Zucchini Noodles & Shrimp

One of my new favorite foods has been shrimp. Back in the day, the only way I would eat shrimp was deep-fried, with something unhealthy to dip it in. Now that I have learned the pleasures of eating nutritiously, I have found all kinds of new ways to enjoy this delicacy. I stumbled across a version of this recipe as I was browsing food blogs yesterday, and it instantly “spoke” to me. Few minor tweaks, some input from Nutrition Support, and here is the final product. We’ll be eating this at our house tonight, and my mouth is watering just thinking about it!


2 tsp olive oil

2 thin slices of onion

2 cloves minced garlic

15 oz raw shrimp, thawed, peeled & de-veined

1/8 tsp salt

1/4 tsp pepper

1 1/2 cups canned diced tomatoes

pinch of crushed red pepper

1 tsp chopped fresh basil

1 1/2 cups grated zucchini (about 3-4 zucchini)

2 oz low-fat cheese


Heat the olive oil over medium heat in a large skillet. Add the onions and saute for about 3-4 minutes, until softened. Add the shrimp and garlic. Cook the shrimp for about 1 minute on each side, until just opaque. Remove the shrimp from the pan. Add the tomatoes, crushed red pepper, salt, pepper and basil. Bring to a boil, then reduce to a simmer and cook for about 5 minutes. Add the zucchini and saute over medium heat until slightly softened, about 3 minutes. Then add the shrimp and heat through, about 1-2 minutes more. Serve with low-fat shredded cheese of your choice.
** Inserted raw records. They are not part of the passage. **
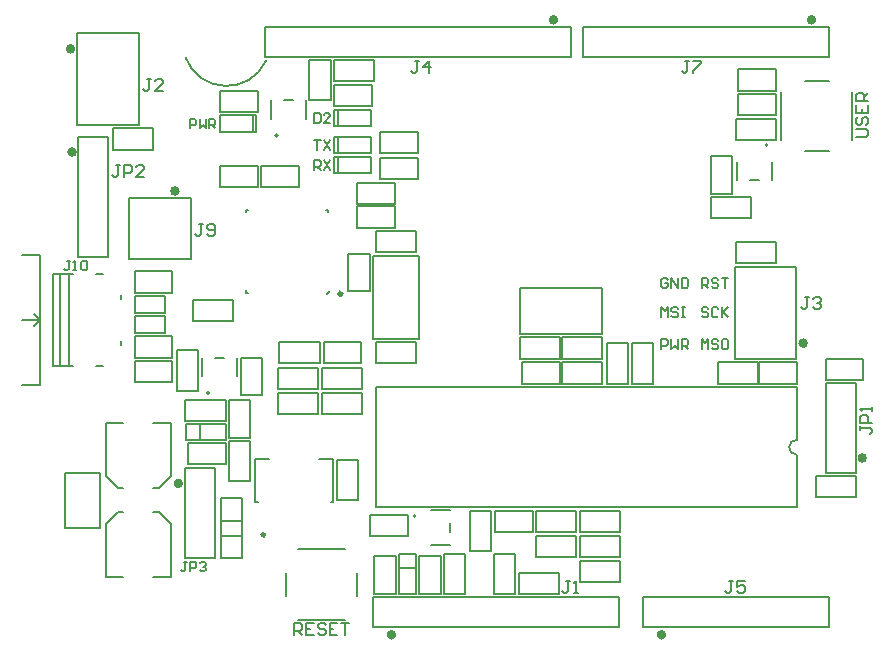
<source format=gto>
G04 Layer_Color=65535*
%FSLAX44Y44*%
%MOMM*%
G71*
G01*
G75*
%ADD33C,0.2000*%
%ADD35C,0.4000*%
%ADD61C,0.3000*%
%ADD62C,0.1500*%
%ADD63C,0.1800*%
D33*
X188000Y434000D02*
G03*
X188000Y434000I-1000J0D01*
G01*
X603000Y426000D02*
G03*
X603000Y426000I-1000J0D01*
G01*
X305000Y112000D02*
G03*
X305000Y112000I-1000J0D01*
G01*
X130000Y216000D02*
G03*
X130000Y216000I-1000J0D01*
G01*
X627500Y176450D02*
G03*
X627500Y163750I0J-6350D01*
G01*
X110052Y500019D02*
G03*
X178207Y497308I34648J12981D01*
G01*
X188500Y198000D02*
Y216000D01*
Y198000D02*
X222500D01*
Y216000D01*
X188500D02*
X222500D01*
X478000Y77000D02*
Y95000D01*
X444000D02*
X478000D01*
X444000Y77000D02*
Y95000D01*
Y77000D02*
X478000D01*
X488000Y258000D02*
X506000D01*
X488000Y224000D02*
Y258000D01*
Y224000D02*
X506000D01*
Y258000D01*
X305000Y241000D02*
Y259000D01*
X271000D02*
X305000D01*
X271000Y241000D02*
Y259000D01*
Y241000D02*
X305000D01*
Y335000D02*
Y353000D01*
X271000D02*
X305000D01*
X271000Y335000D02*
Y353000D01*
Y335000D02*
X305000D01*
X215000Y498000D02*
X233000D01*
X215000Y464000D02*
Y498000D01*
Y464000D02*
X233000D01*
Y498000D01*
X150000Y277000D02*
Y295000D01*
X116000D02*
X150000D01*
X116000Y277000D02*
Y295000D01*
Y277000D02*
X150000D01*
X189500Y241000D02*
Y259000D01*
Y241000D02*
X223500D01*
Y259000D01*
X189500D02*
X223500D01*
X188500Y219000D02*
Y237000D01*
Y219000D02*
X222500D01*
Y237000D01*
X188500D02*
X222500D01*
X259500Y219000D02*
Y237000D01*
X225500D02*
X259500D01*
X225500Y219000D02*
Y237000D01*
Y219000D02*
X259500D01*
X610000Y430000D02*
Y448000D01*
X576000D02*
X610000D01*
X576000Y430000D02*
Y448000D01*
Y430000D02*
X610000D01*
X555000Y364000D02*
Y382000D01*
Y364000D02*
X589000D01*
Y382000D01*
X555000D02*
X589000D01*
X463000Y245000D02*
Y263000D01*
X429000D02*
X463000D01*
X429000Y245000D02*
Y263000D01*
Y245000D02*
X463000D01*
X393000D02*
Y263000D01*
Y245000D02*
X427000D01*
Y263000D01*
X393000D02*
X427000D01*
X478000Y98000D02*
Y116000D01*
X444000D02*
X478000D01*
X444000Y98000D02*
Y116000D01*
Y98000D02*
X478000D01*
X407000D02*
Y116000D01*
Y98000D02*
X441000D01*
Y116000D01*
X407000D02*
X441000D01*
X429000Y224000D02*
Y242000D01*
Y224000D02*
X463000D01*
Y242000D01*
X429000D02*
X463000D01*
X560500Y224000D02*
Y242000D01*
Y224000D02*
X594500D01*
Y242000D01*
X560500D02*
X594500D01*
X329000Y46000D02*
X347000D01*
Y80000D01*
X329000D02*
X347000D01*
X329000Y46000D02*
Y80000D01*
X48500Y422000D02*
Y440000D01*
Y422000D02*
X82500D01*
Y440000D01*
X48500D02*
X82500D01*
X351000Y82000D02*
X369000D01*
Y116000D01*
X351000D02*
X369000D01*
X351000Y82000D02*
Y116000D01*
X110000Y192000D02*
Y210000D01*
Y192000D02*
X144000D01*
Y210000D01*
X110000D02*
X144000D01*
X103000Y218000D02*
X121000D01*
Y252000D01*
X103000D02*
X121000D01*
X103000Y218000D02*
Y252000D01*
X678000Y128000D02*
Y146000D01*
X644000D02*
X678000D01*
X644000Y128000D02*
Y146000D01*
Y128000D02*
X678000D01*
X426000Y46000D02*
Y64000D01*
X392000D02*
X426000D01*
X392000Y46000D02*
Y64000D01*
Y46000D02*
X426000D01*
X371000Y80000D02*
X389000D01*
X371000Y46000D02*
Y80000D01*
Y46000D02*
X389000D01*
Y80000D01*
X478000Y56000D02*
Y74000D01*
X444000D02*
X478000D01*
X444000Y56000D02*
Y74000D01*
Y56000D02*
X478000D01*
X67000Y298000D02*
X93000D01*
X67000Y284000D02*
Y298000D01*
Y284000D02*
X93000D01*
Y298000D01*
X67000Y281000D02*
X93000D01*
X67000Y267000D02*
Y281000D01*
Y267000D02*
X93000D01*
Y281000D01*
X157000Y214000D02*
Y246000D01*
Y214000D02*
X175000D01*
Y246000D01*
X157000D02*
X175000D01*
X595500Y242000D02*
X627500D01*
X595500Y224000D02*
Y242000D01*
Y224000D02*
X627500D01*
Y242000D01*
X578000Y490000D02*
X610000D01*
X578000Y472000D02*
Y490000D01*
Y472000D02*
X610000D01*
Y490000D01*
X266000Y113000D02*
X298000D01*
X266000Y95000D02*
Y113000D01*
Y95000D02*
X298000D01*
Y113000D01*
X288000Y46000D02*
Y78000D01*
X270000D02*
X288000D01*
X270000Y46000D02*
Y78000D01*
Y46000D02*
X288000D01*
X112000Y174000D02*
X144000D01*
X112000Y156000D02*
Y174000D01*
Y156000D02*
X144000D01*
Y174000D01*
X275000Y397000D02*
X307000D01*
Y415000D01*
X275000D02*
X307000D01*
X275000Y397000D02*
Y415000D01*
X67000Y243000D02*
X99000D01*
X67000Y225000D02*
Y243000D01*
Y225000D02*
X99000D01*
Y243000D01*
X275000Y419000D02*
X307000D01*
Y437000D01*
X275000D02*
X307000D01*
X275000Y419000D02*
Y437000D01*
X266000Y302000D02*
Y334000D01*
X248000D02*
X266000D01*
X248000Y302000D02*
Y334000D01*
Y302000D02*
X266000D01*
X174000Y408000D02*
X206000D01*
X174000Y390000D02*
Y408000D01*
Y390000D02*
X206000D01*
Y408000D01*
X67000Y246000D02*
X99000D01*
Y264000D01*
X67000D02*
X99000D01*
X67000Y246000D02*
Y264000D01*
Y301000D02*
X99000D01*
Y319000D01*
X67000D02*
X99000D01*
X67000Y301000D02*
Y319000D01*
X236000Y477000D02*
X268000D01*
X236000Y459000D02*
Y477000D01*
Y459000D02*
X268000D01*
Y477000D01*
X139000Y408000D02*
X171000D01*
X139000Y390000D02*
Y408000D01*
Y390000D02*
X171000D01*
Y408000D01*
X227000Y241000D02*
X259000D01*
Y259000D01*
X227000D02*
X259000D01*
X227000Y241000D02*
Y259000D01*
X578000Y469000D02*
X610000D01*
X578000Y451000D02*
Y469000D01*
Y451000D02*
X610000D01*
Y469000D01*
X555000Y384500D02*
Y416500D01*
Y384500D02*
X573000D01*
Y416500D01*
X555000D02*
X573000D01*
X395000Y242000D02*
X427000D01*
X395000Y224000D02*
Y242000D01*
Y224000D02*
X427000D01*
Y242000D01*
X372000Y116000D02*
X404000D01*
X372000Y98000D02*
Y116000D01*
Y98000D02*
X404000D01*
Y116000D01*
X326000Y46000D02*
Y78000D01*
X308000D02*
X326000D01*
X308000Y46000D02*
Y78000D01*
Y46000D02*
X326000D01*
X140000Y76000D02*
Y108000D01*
Y76000D02*
X158000D01*
Y108000D01*
X140000D02*
X158000D01*
X140000Y95000D02*
Y127000D01*
Y95000D02*
X158000D01*
Y127000D01*
X140000D02*
X158000D01*
X139000Y454000D02*
X171000D01*
Y472000D01*
X139000D02*
X171000D01*
X139000Y454000D02*
Y472000D01*
X165000Y178000D02*
Y210000D01*
X147000D02*
X165000D01*
X147000Y178000D02*
Y210000D01*
Y178000D02*
X165000D01*
X652000Y245000D02*
X684000D01*
X652000Y227000D02*
Y245000D01*
Y227000D02*
X684000D01*
Y245000D01*
X255000Y376000D02*
X287000D01*
Y394000D01*
X255000D02*
X287000D01*
X255000Y376000D02*
Y394000D01*
Y356000D02*
X287000D01*
Y374000D01*
X255000D02*
X287000D01*
X255000Y356000D02*
Y374000D01*
X230000Y300000D02*
X232000Y302000D01*
X161000Y301000D02*
X163000D01*
X161000D02*
Y303000D01*
Y369000D02*
Y371000D01*
X163000D01*
X229000D02*
X231000D01*
Y369000D02*
Y371000D01*
X634500Y420500D02*
X654500D01*
X634500Y480500D02*
X654500D01*
X674500Y430500D02*
Y470500D01*
X614500Y430500D02*
Y470500D01*
X195000Y44000D02*
Y64000D01*
X255000Y44000D02*
Y64000D01*
X205000Y24000D02*
X245000D01*
X205000Y84000D02*
X245000D01*
X8000Y148000D02*
X38000D01*
Y102000D02*
Y148000D01*
X8000Y102000D02*
X38000D01*
X8000D02*
Y148000D01*
X212000Y448000D02*
Y464000D01*
X182000Y448000D02*
Y464000D01*
X193000D02*
X201000D01*
X577000Y396000D02*
Y412000D01*
X607000Y396000D02*
Y412000D01*
X588000Y396000D02*
X596000D01*
X318000Y87000D02*
X334000D01*
X318000Y117000D02*
X334000D01*
Y98000D02*
Y106000D01*
X154000Y230000D02*
Y246000D01*
X124000Y230000D02*
Y246000D01*
X135000D02*
X143000D01*
X87500Y115500D02*
X97500Y105500D01*
X82500Y115500D02*
X87500D01*
X42500Y105500D02*
X52500Y115500D01*
X57500D01*
X97500Y60500D02*
Y105500D01*
X82500Y60500D02*
X97500D01*
X42500D02*
Y105500D01*
Y60500D02*
X57500D01*
X42500Y145500D02*
X52500Y135500D01*
X57500D01*
X87500D02*
X97500Y145500D01*
X82500Y135500D02*
X87500D01*
X42500Y145500D02*
Y190500D01*
X57500D01*
X97500Y145500D02*
Y190500D01*
X82500D02*
X97500D01*
X627500Y119100D02*
Y163750D01*
Y176450D02*
Y221100D01*
X271500D02*
X627500D01*
X271500Y119100D02*
Y221100D01*
Y119100D02*
X627500D01*
X139000Y437000D02*
Y451000D01*
X170000D01*
Y437000D02*
Y451000D01*
X139000Y437000D02*
X170000D01*
X167240D02*
Y451000D01*
X235000Y124000D02*
Y160000D01*
X169000Y124000D02*
Y160000D01*
X181000D01*
X223000D02*
X235000D01*
X233000Y124000D02*
X235000D01*
X169000D02*
X171000D01*
X-18000Y273000D02*
X-13000Y278000D01*
X-13000D01*
X-18000Y283000D02*
X-13000Y278000D01*
X-28000D02*
X-13000D01*
X-28000Y333000D02*
X-13000D01*
X-28000Y223000D02*
X-13000D01*
Y333000D01*
X-2000Y239000D02*
Y317000D01*
Y239000D02*
X15000D01*
X34000D02*
X40000D01*
X-2000Y317000D02*
X15000D01*
X34000D02*
X40000D01*
X55000Y257000D02*
Y260000D01*
Y296000D02*
Y299000D01*
X4000Y239000D02*
Y317000D01*
X11000Y239000D02*
Y317000D01*
X109300Y75900D02*
X134700D01*
Y152100D01*
X109300D02*
X134700D01*
X109300Y75900D02*
Y152100D01*
X652300Y224500D02*
X677700D01*
X652300Y148300D02*
Y224500D01*
Y148300D02*
X677700D01*
Y224500D01*
X19300Y331100D02*
X44700D01*
Y432700D01*
X19300D02*
X44700D01*
X19300Y331100D02*
Y432700D01*
X238760Y402000D02*
Y416000D01*
X236000D02*
X267000D01*
X236000Y402000D02*
Y416000D01*
Y402000D02*
X267000D01*
Y416000D01*
X238760Y419000D02*
Y433000D01*
X236000D02*
X267000D01*
X236000Y419000D02*
Y433000D01*
Y419000D02*
X267000D01*
Y433000D01*
X238760Y442000D02*
Y456000D01*
X236000D02*
X267000D01*
X236000Y442000D02*
Y456000D01*
Y442000D02*
X267000D01*
Y456000D01*
X308000Y262000D02*
Y332000D01*
X269000D02*
X308000D01*
X269000Y262000D02*
Y332000D01*
Y262000D02*
X308000D01*
X393000Y305000D02*
X463000D01*
X393000Y266000D02*
Y305000D01*
Y266000D02*
X463000D01*
Y305000D01*
X62000Y381300D02*
X114600D01*
X62000Y329300D02*
Y381300D01*
Y329300D02*
X114600D01*
Y381300D01*
X18300Y443000D02*
Y521000D01*
Y443000D02*
X70300D01*
Y521000D01*
X18300D02*
X70300D01*
X627300Y244600D02*
Y322600D01*
X575300D02*
X627300D01*
X575300Y244600D02*
Y322600D01*
Y244600D02*
X627300D01*
X177720Y525700D02*
X436800D01*
Y500300D02*
Y525700D01*
X177720Y500300D02*
X436800D01*
X177720D02*
Y525700D01*
X655240Y17700D02*
Y43100D01*
X497760D02*
X655240D01*
X497760Y17700D02*
Y43100D01*
Y17700D02*
X655240D01*
X446960Y525700D02*
X655240D01*
Y500300D02*
Y525700D01*
X446960Y500300D02*
X655240D01*
X446960D02*
Y525700D01*
X269160Y17700D02*
X477440D01*
X269160D02*
Y43100D01*
X477440D01*
Y17700D02*
Y43100D01*
X225500Y198000D02*
X259500D01*
X225500D02*
Y216000D01*
X259500D01*
Y198000D02*
Y216000D01*
X407000Y77000D02*
Y95000D01*
Y77000D02*
X441000D01*
Y95000D01*
X407000D02*
X441000D01*
X256000Y125000D02*
Y159000D01*
X238000Y125000D02*
X256000D01*
X238000D02*
Y159000D01*
X256000D01*
X147000Y175500D02*
X165000D01*
X147000Y141500D02*
Y175500D01*
Y141500D02*
X165000D01*
Y175500D01*
X236000Y498000D02*
X270000D01*
Y480000D02*
Y498000D01*
X236000Y480000D02*
X270000D01*
X236000D02*
Y498000D01*
X467000Y258000D02*
X485000D01*
X467000Y224000D02*
Y258000D01*
Y224000D02*
X485000D01*
Y258000D01*
X576000Y326000D02*
X610000D01*
X576000D02*
Y344000D01*
X610000D01*
Y326000D02*
Y344000D01*
X637664Y296997D02*
X634332D01*
X635998D01*
Y288666D01*
X634332Y287000D01*
X632666D01*
X631000Y288666D01*
X640997Y295331D02*
X642663Y296997D01*
X645995D01*
X647661Y295331D01*
Y293664D01*
X645995Y291998D01*
X644329D01*
X645995D01*
X647661Y290332D01*
Y288666D01*
X645995Y287000D01*
X642663D01*
X640997Y288666D01*
X80665Y481997D02*
X77332D01*
X78998D01*
Y473666D01*
X77332Y472000D01*
X75666D01*
X74000Y473666D01*
X90661Y472000D02*
X83997D01*
X90661Y478665D01*
Y480331D01*
X88995Y481997D01*
X85663D01*
X83997Y480331D01*
X307665Y496997D02*
X304332D01*
X305998D01*
Y488666D01*
X304332Y487000D01*
X302666D01*
X301000Y488666D01*
X315995Y487000D02*
Y496997D01*
X310997Y491998D01*
X317661D01*
X435664Y56997D02*
X432332D01*
X433998D01*
Y48666D01*
X432332Y47000D01*
X430666D01*
X429000Y48666D01*
X438997Y47000D02*
X442329D01*
X440663D01*
Y56997D01*
X438997Y55331D01*
X573665Y56997D02*
X570332D01*
X571998D01*
Y48666D01*
X570332Y47000D01*
X568666D01*
X567000Y48666D01*
X583661Y56997D02*
X576997D01*
Y51998D01*
X580329Y53664D01*
X581995D01*
X583661Y51998D01*
Y48666D01*
X581995Y47000D01*
X578663D01*
X576997Y48666D01*
X536665Y496997D02*
X533332D01*
X534998D01*
Y488666D01*
X533332Y487000D01*
X531666D01*
X530000Y488666D01*
X539997Y496997D02*
X546661D01*
Y495331D01*
X539997Y488666D01*
Y487000D01*
X124664Y358997D02*
X121332D01*
X122998D01*
Y350666D01*
X121332Y349000D01*
X119666D01*
X118000Y350666D01*
X127997D02*
X129663Y349000D01*
X132995D01*
X134661Y350666D01*
Y357331D01*
X132995Y358997D01*
X129663D01*
X127997Y357331D01*
Y355664D01*
X129663Y353998D01*
X134661D01*
X681003Y187665D02*
Y184332D01*
Y185998D01*
X689334D01*
X691000Y184332D01*
Y182666D01*
X689334Y181000D01*
X691000Y190997D02*
X681003D01*
Y195995D01*
X682669Y197661D01*
X686002D01*
X687668Y195995D01*
Y190997D01*
X691000Y200994D02*
Y204326D01*
Y202660D01*
X681003D01*
X682669Y200994D01*
X54665Y408997D02*
X51332D01*
X52998D01*
Y400666D01*
X51332Y399000D01*
X49666D01*
X48000Y400666D01*
X57997Y399000D02*
Y408997D01*
X62995D01*
X64661Y407331D01*
Y403998D01*
X62995Y402332D01*
X57997D01*
X74658Y399000D02*
X67994D01*
X74658Y405664D01*
Y407331D01*
X72992Y408997D01*
X69660D01*
X67994Y407331D01*
X202000Y11000D02*
Y20997D01*
X206998D01*
X208664Y19331D01*
Y15998D01*
X206998Y14332D01*
X202000D01*
X205332D02*
X208664Y11000D01*
X218661Y20997D02*
X211997D01*
Y11000D01*
X218661D01*
X211997Y15998D02*
X215329D01*
X228658Y19331D02*
X226992Y20997D01*
X223660D01*
X221994Y19331D01*
Y17665D01*
X223660Y15998D01*
X226992D01*
X228658Y14332D01*
Y12666D01*
X226992Y11000D01*
X223660D01*
X221994Y12666D01*
X238655Y20997D02*
X231990D01*
Y11000D01*
X238655D01*
X231990Y15998D02*
X235323D01*
X241987Y20997D02*
X248652D01*
X245319D01*
Y11000D01*
X678003Y433000D02*
X686334D01*
X688000Y434666D01*
Y437998D01*
X686334Y439664D01*
X678003D01*
X679669Y449661D02*
X678003Y447995D01*
Y444663D01*
X679669Y442997D01*
X681336D01*
X683002Y444663D01*
Y447995D01*
X684668Y449661D01*
X686334D01*
X688000Y447995D01*
Y444663D01*
X686334Y442997D01*
X678003Y459658D02*
Y452994D01*
X688000D01*
Y459658D01*
X683002Y452994D02*
Y456326D01*
X688000Y462990D02*
X678003D01*
Y467989D01*
X679669Y469655D01*
X683002D01*
X684668Y467989D01*
Y462990D01*
Y466323D02*
X688000Y469655D01*
D35*
X106000Y139400D02*
G03*
X106000Y139400I-2000J0D01*
G01*
X685000Y161000D02*
G03*
X685000Y161000I-2000J0D01*
G01*
X16000Y420000D02*
G03*
X16000Y420000I-2000J0D01*
G01*
X103000Y387000D02*
G03*
X103000Y387000I-2000J0D01*
G01*
X14600Y507400D02*
G03*
X14600Y507400I-2000J0D01*
G01*
X635000Y258200D02*
G03*
X635000Y258200I-2000J0D01*
G01*
X423560Y532000D02*
G03*
X423560Y532000I-2000J0D01*
G01*
X515000Y11400D02*
G03*
X515000Y11400I-2000J0D01*
G01*
X642000Y532000D02*
G03*
X642000Y532000I-2000J0D01*
G01*
X286400Y11400D02*
G03*
X286400Y11400I-2000J0D01*
G01*
D61*
X242414Y300000D02*
G03*
X242414Y300000I-1414J0D01*
G01*
X177000Y96000D02*
G03*
X177000Y96000I-1000J0D01*
G01*
D62*
X292000Y68160D02*
X304000D01*
X305000Y46000D02*
Y80000D01*
X291000D02*
X305000D01*
X291000Y46000D02*
Y80000D01*
Y46000D02*
X305000D01*
X122090Y177000D02*
Y189000D01*
X110250Y190000D02*
X144250D01*
X110250Y176000D02*
Y190000D01*
Y176000D02*
X144250D01*
Y190000D01*
D63*
X12332Y327997D02*
X9666D01*
X10999D01*
Y321333D01*
X9666Y320000D01*
X8333D01*
X7000Y321333D01*
X14997Y320000D02*
X17663D01*
X16330D01*
Y327997D01*
X14997Y326665D01*
X21662D02*
X22995Y327997D01*
X25661D01*
X26994Y326665D01*
Y321333D01*
X25661Y320000D01*
X22995D01*
X21662Y321333D01*
Y326665D01*
X111332Y72997D02*
X108666D01*
X109999D01*
Y66333D01*
X108666Y65000D01*
X107333D01*
X106000Y66333D01*
X113997Y65000D02*
Y72997D01*
X117996D01*
X119329Y71665D01*
Y68999D01*
X117996Y67666D01*
X113997D01*
X121995Y71665D02*
X123328Y72997D01*
X125994D01*
X127326Y71665D01*
Y70332D01*
X125994Y68999D01*
X124661D01*
X125994D01*
X127326Y67666D01*
Y66333D01*
X125994Y65000D01*
X123328D01*
X121995Y66333D01*
X219000Y405000D02*
Y412997D01*
X222999D01*
X224332Y411665D01*
Y408999D01*
X222999Y407666D01*
X219000D01*
X221666D02*
X224332Y405000D01*
X226997Y412997D02*
X232329Y405000D01*
Y412997D02*
X226997Y405000D01*
X219000Y429997D02*
X224332D01*
X221666D01*
Y422000D01*
X226997Y429997D02*
X232329Y422000D01*
Y429997D02*
X226997Y422000D01*
X219000Y452997D02*
Y445000D01*
X222999D01*
X224332Y446333D01*
Y451665D01*
X222999Y452997D01*
X219000D01*
X232329Y445000D02*
X226997D01*
X232329Y450332D01*
Y451665D01*
X230996Y452997D01*
X228330D01*
X226997Y451665D01*
X114000Y440000D02*
Y447997D01*
X117999D01*
X119332Y446665D01*
Y443999D01*
X117999Y442666D01*
X114000D01*
X121997Y447997D02*
Y440000D01*
X124663Y442666D01*
X127329Y440000D01*
Y447997D01*
X129995Y440000D02*
Y447997D01*
X133994D01*
X135326Y446665D01*
Y443999D01*
X133994Y442666D01*
X129995D01*
X132661D02*
X135326Y440000D01*
X518665Y312081D02*
X517249Y313497D01*
X514416D01*
X513000Y312081D01*
Y306416D01*
X514416Y305000D01*
X517249D01*
X518665Y306416D01*
Y309249D01*
X515832D01*
X521497Y305000D02*
Y313497D01*
X527162Y305000D01*
Y313497D01*
X529995D02*
Y305000D01*
X534243D01*
X535659Y306416D01*
Y312081D01*
X534243Y313497D01*
X529995D01*
X547000Y305000D02*
Y313497D01*
X551249D01*
X552665Y312081D01*
Y309249D01*
X551249Y307832D01*
X547000D01*
X549832D02*
X552665Y305000D01*
X561162Y312081D02*
X559746Y313497D01*
X556913D01*
X555497Y312081D01*
Y310665D01*
X556913Y309249D01*
X559746D01*
X561162Y307832D01*
Y306416D01*
X559746Y305000D01*
X556913D01*
X555497Y306416D01*
X563994Y313497D02*
X569659D01*
X566827D01*
Y305000D01*
X552665Y287081D02*
X551249Y288497D01*
X548416D01*
X547000Y287081D01*
Y285665D01*
X548416Y284249D01*
X551249D01*
X552665Y282832D01*
Y281416D01*
X551249Y280000D01*
X548416D01*
X547000Y281416D01*
X561162Y287081D02*
X559746Y288497D01*
X556913D01*
X555497Y287081D01*
Y281416D01*
X556913Y280000D01*
X559746D01*
X561162Y281416D01*
X563994Y288497D02*
Y280000D01*
Y282832D01*
X569659Y288497D01*
X565411Y284249D01*
X569659Y280000D01*
X513000D02*
Y288497D01*
X515832Y285665D01*
X518665Y288497D01*
Y280000D01*
X527162Y287081D02*
X525746Y288497D01*
X522914D01*
X521497Y287081D01*
Y285665D01*
X522914Y284249D01*
X525746D01*
X527162Y282832D01*
Y281416D01*
X525746Y280000D01*
X522914D01*
X521497Y281416D01*
X529995Y288497D02*
X532827D01*
X531411D01*
Y280000D01*
X529995D01*
X532827D01*
X547000Y253000D02*
Y261497D01*
X549832Y258665D01*
X552665Y261497D01*
Y253000D01*
X561162Y260081D02*
X559746Y261497D01*
X556913D01*
X555497Y260081D01*
Y258665D01*
X556913Y257249D01*
X559746D01*
X561162Y255832D01*
Y254416D01*
X559746Y253000D01*
X556913D01*
X555497Y254416D01*
X568243Y261497D02*
X565411D01*
X563994Y260081D01*
Y254416D01*
X565411Y253000D01*
X568243D01*
X569659Y254416D01*
Y260081D01*
X568243Y261497D01*
X513000Y253000D02*
Y261497D01*
X517249D01*
X518665Y260081D01*
Y257249D01*
X517249Y255832D01*
X513000D01*
X521497Y261497D02*
Y253000D01*
X524330Y255832D01*
X527162Y253000D01*
Y261497D01*
X529995Y253000D02*
Y261497D01*
X534243D01*
X535659Y260081D01*
Y257249D01*
X534243Y255832D01*
X529995D01*
X532827D02*
X535659Y253000D01*
M02*

</source>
Nutritional breakdown: Makes 2 servings. Each serving consists of:

1 leaner protein

1 healthy fat

3 condiments

3 vegetable servings

4 thoughts on “Zucchini Noodles & Shrimp

  1. That sounds amazing.. now I’m mad that I already have ground turkey thawing for tonight. I am definitely bookmarking this page to try this later!

  2. Made this tonight. Trader Joe’s was out of basil, so just added a gob of Kirkland Salt-free seasoning and some dried basil. The kids slicked it up!